Your goal:
Can you write out every line of the listing below exactly, leaving out the pictures?

Chart comprehension data
###

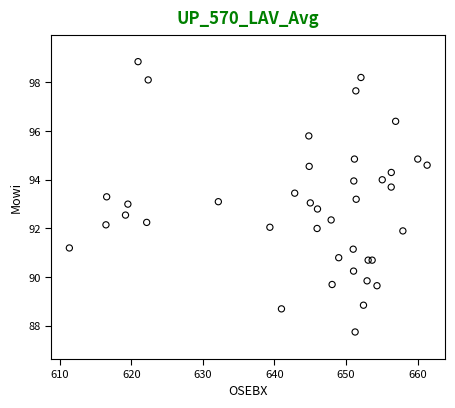

What is the range of Y values (max minus min)?

11.1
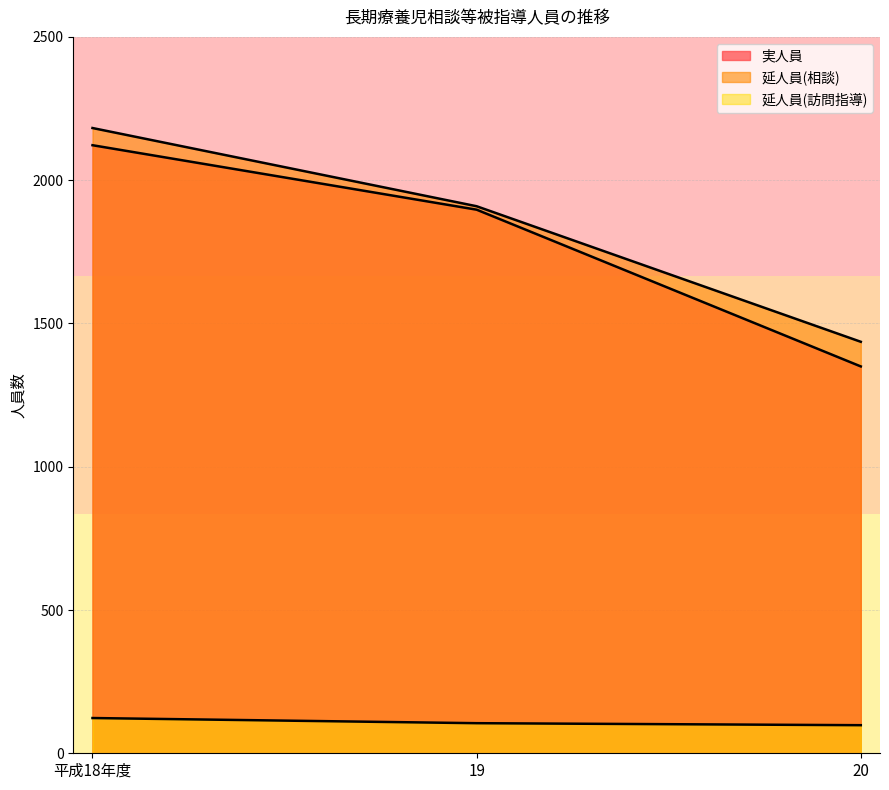

Read the 延人員(訪問指導) value at 平成18年度, to the nearest 5.

125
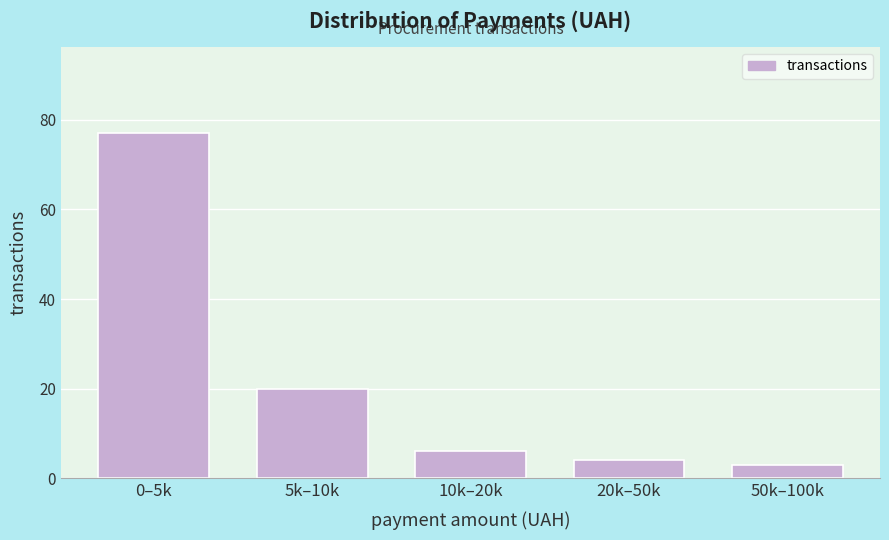

Reading right to left, what are all the values shown in this chart?

50k–100k=3	20k–50k=4	10k–20k=6	5k–10k=20	0–5k=77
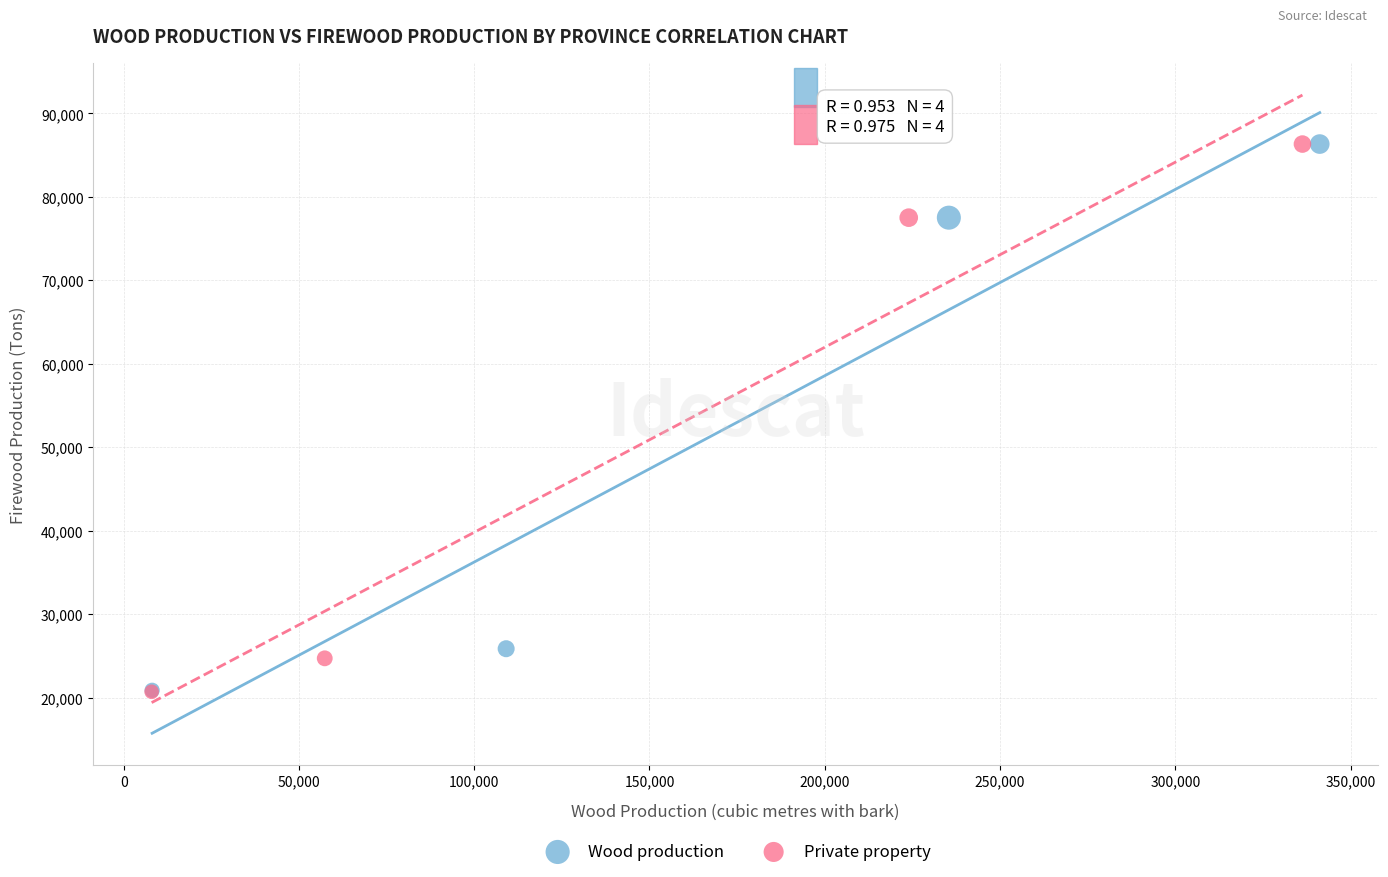

Which series has the widest spread of Y values?

Private property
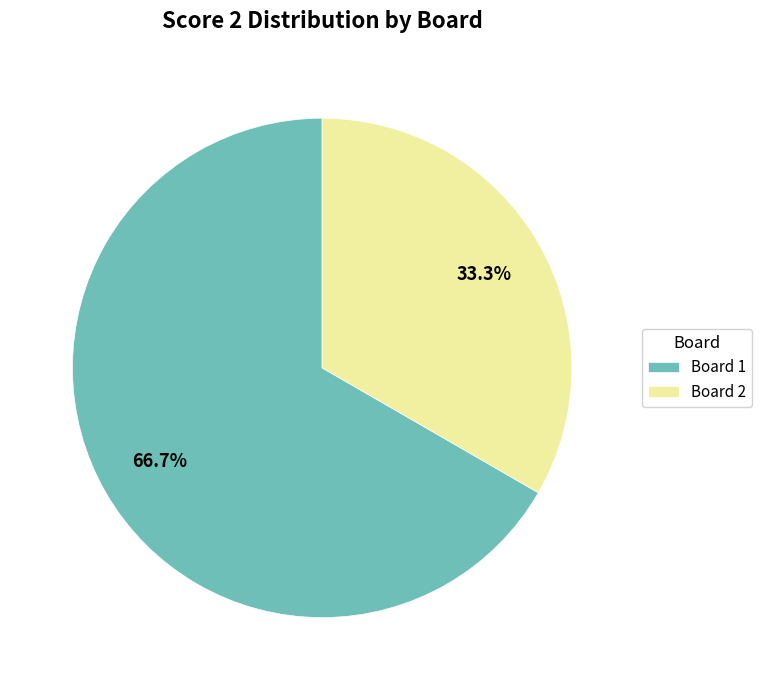

How many segments does this pie chart have?

2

###

The answer:
What is the range of Y values (max minus min)?

11.1

Read the 延人員(訪問指導) value at 平成18年度, to the nearest 5.

125

Reading right to left, what are all the values shown in this chart?

50k–100k=3	20k–50k=4	10k–20k=6	5k–10k=20	0–5k=77

Which series has the widest spread of Y values?

Private property

How many segments does this pie chart have?

2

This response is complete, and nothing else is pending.